O único elemento de que sinto falta no texto de Casimiro Ferreira é uma referência a quem pode protagonizar estas transformações. Ou seja, à agência coletiva dos trabalhadores. Na regulação laboral como noutros domínios, o que fazem os Governos depende da relação de forças que encontram na sociedade. Isto é, do que nós, cidadãos organizados, permitimos que eles façam. Por isso, acrescentaria um ponto para reflexão e uma nota de esperança.
O ponto: na agenda da esquerda deve estar a reinvenção de um sindicalismo de combate, aberto aos movimentos sociais e aos desemprecários. A nota: a única transformação em contracorrente que aconteceu na legislação laboral nos últimos anos deveu-se justamente a uma mobilização cidadã, a Lei contra a Precariedade, proposta por mais de 35 mil pessoas num processo dinamizado pelas organizações de precários. Foi esse processo que inscreveu no quadro legal novos mecanismos de combate aos falsos recibos verdes.

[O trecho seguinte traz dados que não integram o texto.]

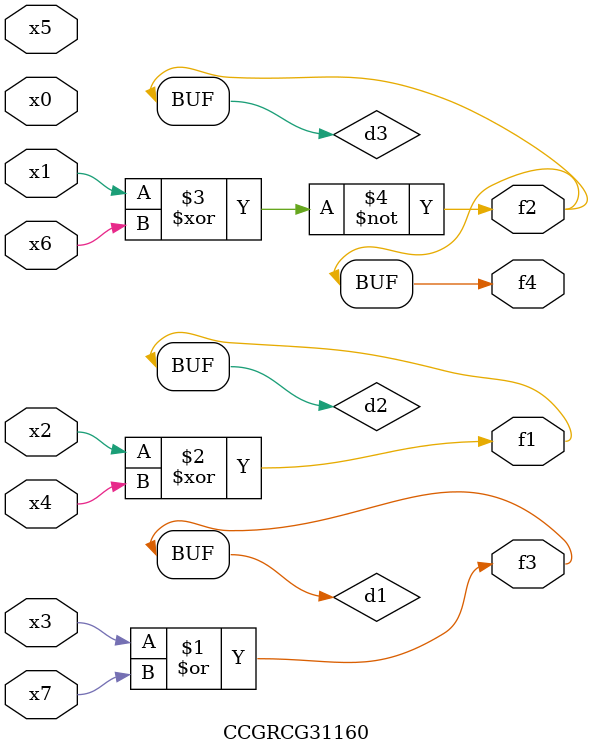
<source format=v>
module CCGRCG31160(
	input x0, x1, x2, x3, x4, x5, x6, x7,
	output f1, f2, f3, f4
);

	wire d1, d2, d3;

	or (d1, x3, x7);
	xor (d2, x2, x4);
	xnor (d3, x1, x6);
	assign f1 = d2;
	assign f2 = d3;
	assign f3 = d1;
	assign f4 = d3;
endmodule

</source>
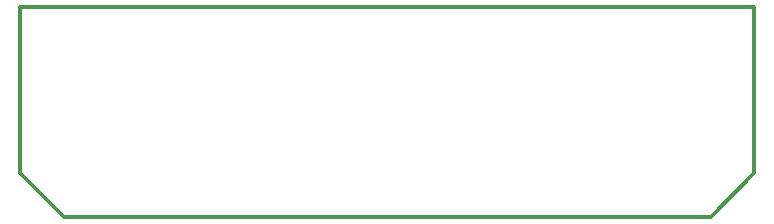
<source format=gbr>
G04 #@! TF.GenerationSoftware,KiCad,Pcbnew,(5.1.10-1-10_14)*
G04 #@! TF.CreationDate,2021-10-26T20:18:43-04:00*
G04 #@! TF.ProjectId,DaemonBite_MD2,4461656d-6f6e-4426-9974-655f4d44322e,1*
G04 #@! TF.SameCoordinates,Original*
G04 #@! TF.FileFunction,Profile,NP*
%FSLAX46Y46*%
G04 Gerber Fmt 4.6, Leading zero omitted, Abs format (unit mm)*
G04 Created by KiCad (PCBNEW (5.1.10-1-10_14)) date 2021-10-26 20:18:43*
%MOMM*%
%LPD*%
G01*
G04 APERTURE LIST*
G04 #@! TA.AperFunction,Profile*
%ADD10C,0.300000*%
G04 #@! TD*
G04 APERTURE END LIST*
D10*
X104650000Y-102380000D02*
X104650000Y-88330000D01*
X108340000Y-106070000D02*
X104650000Y-102380000D01*
X163110000Y-106070000D02*
X108340000Y-106070000D01*
X166800000Y-102380000D02*
X163110000Y-106070000D01*
X166800000Y-88330000D02*
X166800000Y-102380000D01*
X104650000Y-88330000D02*
X166800000Y-88330000D01*
M02*

</source>
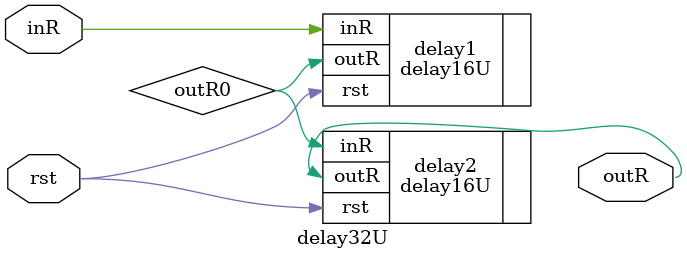
<source format=v>
`timescale 1ns / 1ps

module delay32U(inR, outR, rst);
input inR, rst;
output outR;

wire outR0;


delay16U delay1(.inR(inR), .outR(outR0), .rst(rst));
delay16U delay2(.inR(outR0), .outR(outR), .rst(rst));
endmodule


</source>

Quando penso no que precisamos de fazer para governar à Esquerda penso nisto. Sem outra relação de forças, sem a reapropriação da política pela maioria, sem um lento e difícil trabalho de mobilização, a esquerda no governo estará sempre condenada a uma desistente gestão do que existe. É contra essa desistência que pode fazer-se um governo de esquerda.